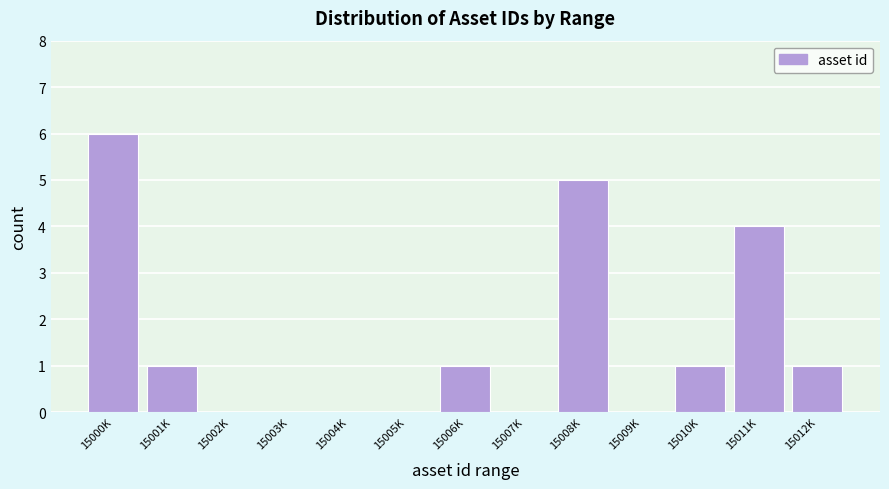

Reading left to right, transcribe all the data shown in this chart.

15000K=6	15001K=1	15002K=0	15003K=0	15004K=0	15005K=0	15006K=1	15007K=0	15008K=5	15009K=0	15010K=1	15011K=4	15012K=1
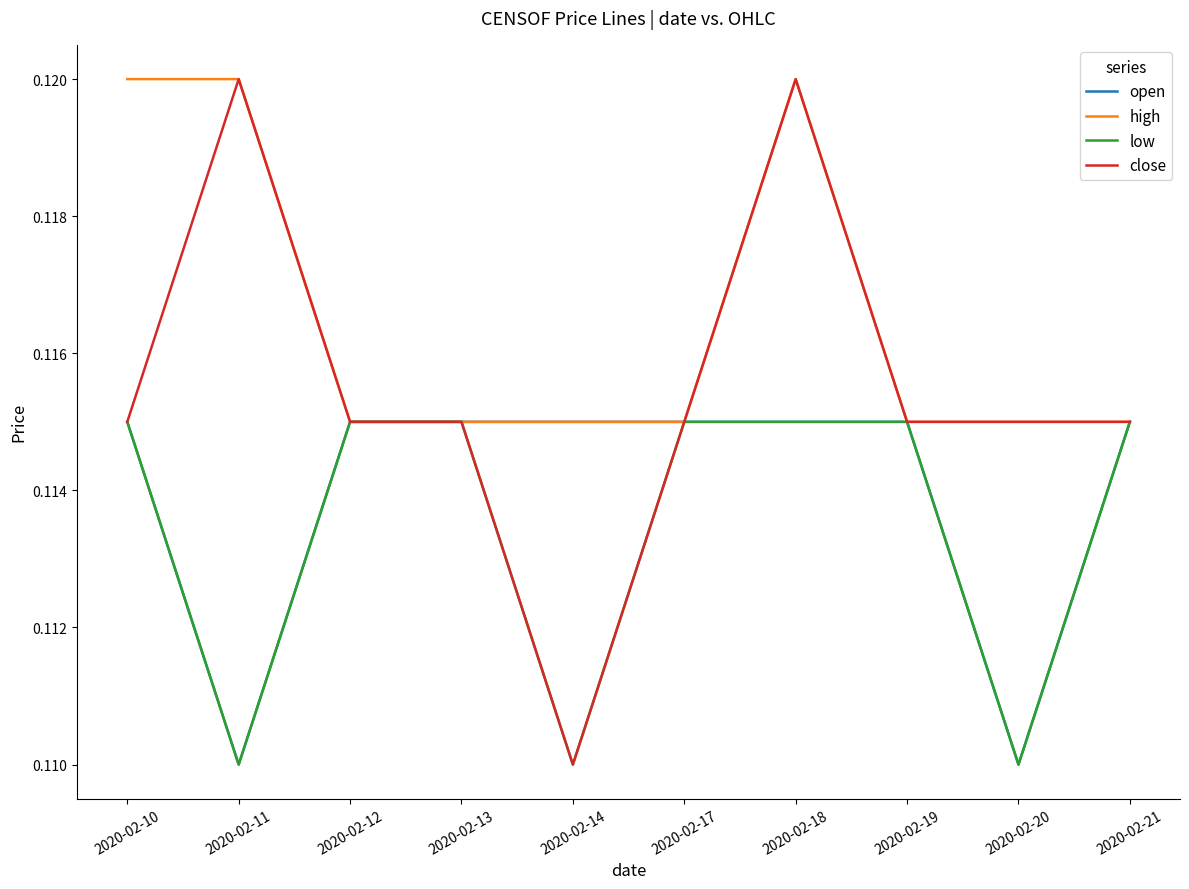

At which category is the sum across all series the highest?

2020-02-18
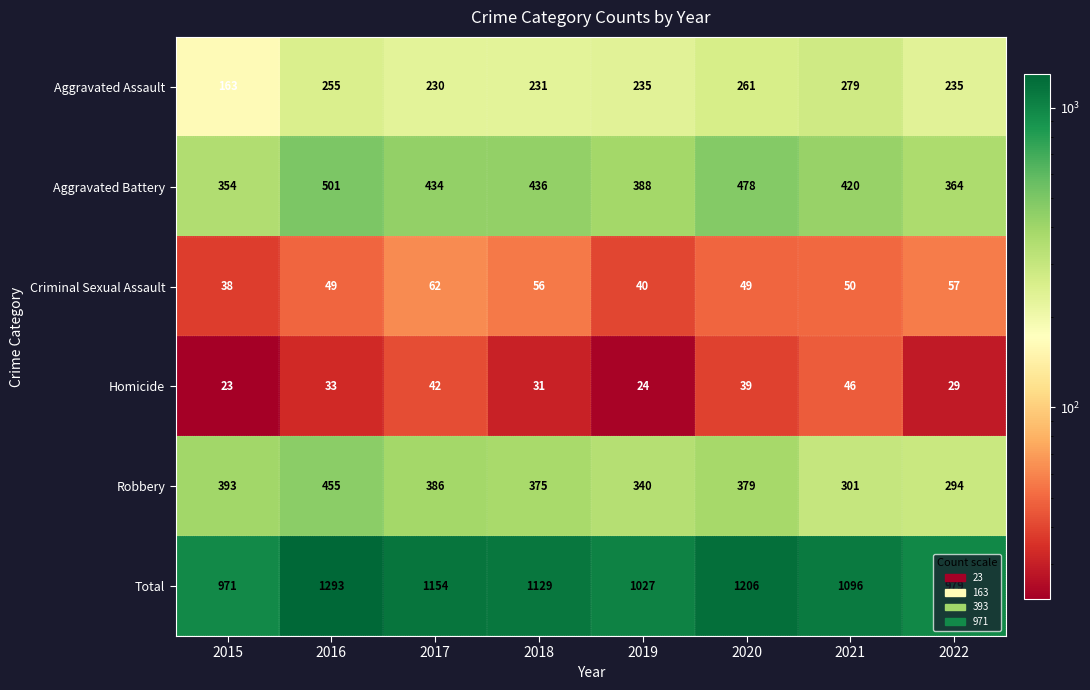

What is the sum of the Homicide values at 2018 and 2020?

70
········
> _TASK DIRECTIONS_
Rewrite the lines above, changing every "sum" to "total" and keeping everything else the same. Leave the pictures out.

> _WRITTEN RESPONSE_
Reading left to right, transcribe all the data shown in this chart.

15000K=6	15001K=1	15002K=0	15003K=0	15004K=0	15005K=0	15006K=1	15007K=0	15008K=5	15009K=0	15010K=1	15011K=4	15012K=1

At which category is the total across all series the highest?

2020-02-18

What is the total of the Homicide values at 2018 and 2020?

70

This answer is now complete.